# INPUT MATERIAL
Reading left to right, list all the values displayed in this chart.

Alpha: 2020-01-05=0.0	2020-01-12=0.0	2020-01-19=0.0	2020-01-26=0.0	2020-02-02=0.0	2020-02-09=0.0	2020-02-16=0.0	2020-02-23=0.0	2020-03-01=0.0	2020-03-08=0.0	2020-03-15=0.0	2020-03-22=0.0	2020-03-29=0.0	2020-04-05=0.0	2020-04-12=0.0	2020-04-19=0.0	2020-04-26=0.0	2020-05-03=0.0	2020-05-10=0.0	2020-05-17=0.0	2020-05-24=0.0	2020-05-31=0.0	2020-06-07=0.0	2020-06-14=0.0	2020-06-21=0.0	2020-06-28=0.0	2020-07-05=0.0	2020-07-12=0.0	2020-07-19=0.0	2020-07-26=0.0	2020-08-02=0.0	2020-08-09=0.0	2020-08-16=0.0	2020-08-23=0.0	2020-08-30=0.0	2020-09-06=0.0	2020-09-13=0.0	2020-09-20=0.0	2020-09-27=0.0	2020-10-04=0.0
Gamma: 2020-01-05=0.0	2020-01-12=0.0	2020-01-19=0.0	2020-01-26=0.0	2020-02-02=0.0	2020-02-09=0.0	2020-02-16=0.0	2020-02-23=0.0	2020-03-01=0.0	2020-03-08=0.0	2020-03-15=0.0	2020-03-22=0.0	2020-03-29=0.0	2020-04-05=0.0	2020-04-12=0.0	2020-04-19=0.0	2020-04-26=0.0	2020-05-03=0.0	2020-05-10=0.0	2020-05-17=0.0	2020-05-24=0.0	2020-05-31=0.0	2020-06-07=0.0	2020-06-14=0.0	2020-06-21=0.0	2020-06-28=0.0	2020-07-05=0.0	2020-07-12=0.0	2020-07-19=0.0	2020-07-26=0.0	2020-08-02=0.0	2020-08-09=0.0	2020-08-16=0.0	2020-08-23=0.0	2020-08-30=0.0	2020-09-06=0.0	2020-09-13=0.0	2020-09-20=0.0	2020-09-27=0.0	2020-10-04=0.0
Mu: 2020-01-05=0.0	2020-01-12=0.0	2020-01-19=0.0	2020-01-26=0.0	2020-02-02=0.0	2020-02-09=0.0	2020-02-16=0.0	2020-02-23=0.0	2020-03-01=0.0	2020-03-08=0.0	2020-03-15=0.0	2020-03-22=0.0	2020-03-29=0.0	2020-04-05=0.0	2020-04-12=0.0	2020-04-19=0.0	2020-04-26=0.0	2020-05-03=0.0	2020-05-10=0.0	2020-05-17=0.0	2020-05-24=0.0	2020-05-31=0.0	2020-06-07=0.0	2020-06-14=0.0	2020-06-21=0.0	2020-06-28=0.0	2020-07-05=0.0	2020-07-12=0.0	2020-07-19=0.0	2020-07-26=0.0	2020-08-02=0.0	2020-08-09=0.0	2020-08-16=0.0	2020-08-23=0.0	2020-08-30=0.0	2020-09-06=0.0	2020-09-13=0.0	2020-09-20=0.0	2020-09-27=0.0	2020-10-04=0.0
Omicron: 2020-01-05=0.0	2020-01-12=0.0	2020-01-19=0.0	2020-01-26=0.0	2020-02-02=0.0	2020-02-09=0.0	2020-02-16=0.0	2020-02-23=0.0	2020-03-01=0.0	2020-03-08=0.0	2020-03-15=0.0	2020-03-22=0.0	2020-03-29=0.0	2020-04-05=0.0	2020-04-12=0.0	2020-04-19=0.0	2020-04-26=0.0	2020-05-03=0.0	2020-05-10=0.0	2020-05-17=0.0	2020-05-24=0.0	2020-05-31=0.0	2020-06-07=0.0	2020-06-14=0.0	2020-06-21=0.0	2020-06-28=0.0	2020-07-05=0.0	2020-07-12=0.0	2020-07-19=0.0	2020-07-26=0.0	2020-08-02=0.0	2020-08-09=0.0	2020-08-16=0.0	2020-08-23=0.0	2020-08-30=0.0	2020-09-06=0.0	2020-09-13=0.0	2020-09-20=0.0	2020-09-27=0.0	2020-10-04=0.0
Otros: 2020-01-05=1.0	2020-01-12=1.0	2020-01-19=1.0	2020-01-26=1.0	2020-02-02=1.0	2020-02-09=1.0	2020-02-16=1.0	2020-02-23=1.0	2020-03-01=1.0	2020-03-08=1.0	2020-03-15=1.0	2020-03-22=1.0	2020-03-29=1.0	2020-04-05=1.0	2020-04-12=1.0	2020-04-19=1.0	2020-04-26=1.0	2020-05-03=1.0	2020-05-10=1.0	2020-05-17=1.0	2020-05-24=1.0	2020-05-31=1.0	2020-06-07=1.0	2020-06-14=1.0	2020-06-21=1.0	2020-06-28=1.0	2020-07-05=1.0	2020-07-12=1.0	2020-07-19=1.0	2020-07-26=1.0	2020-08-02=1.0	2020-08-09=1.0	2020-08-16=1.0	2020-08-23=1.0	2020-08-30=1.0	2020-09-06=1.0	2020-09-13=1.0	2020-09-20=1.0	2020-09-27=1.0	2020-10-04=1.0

# INSTRUCTIONS FOR THE TASK
Count the lines above that contain the word "values", treating uppercase and lowercase as different, and give only the number.

# YOUR RESPONSE
1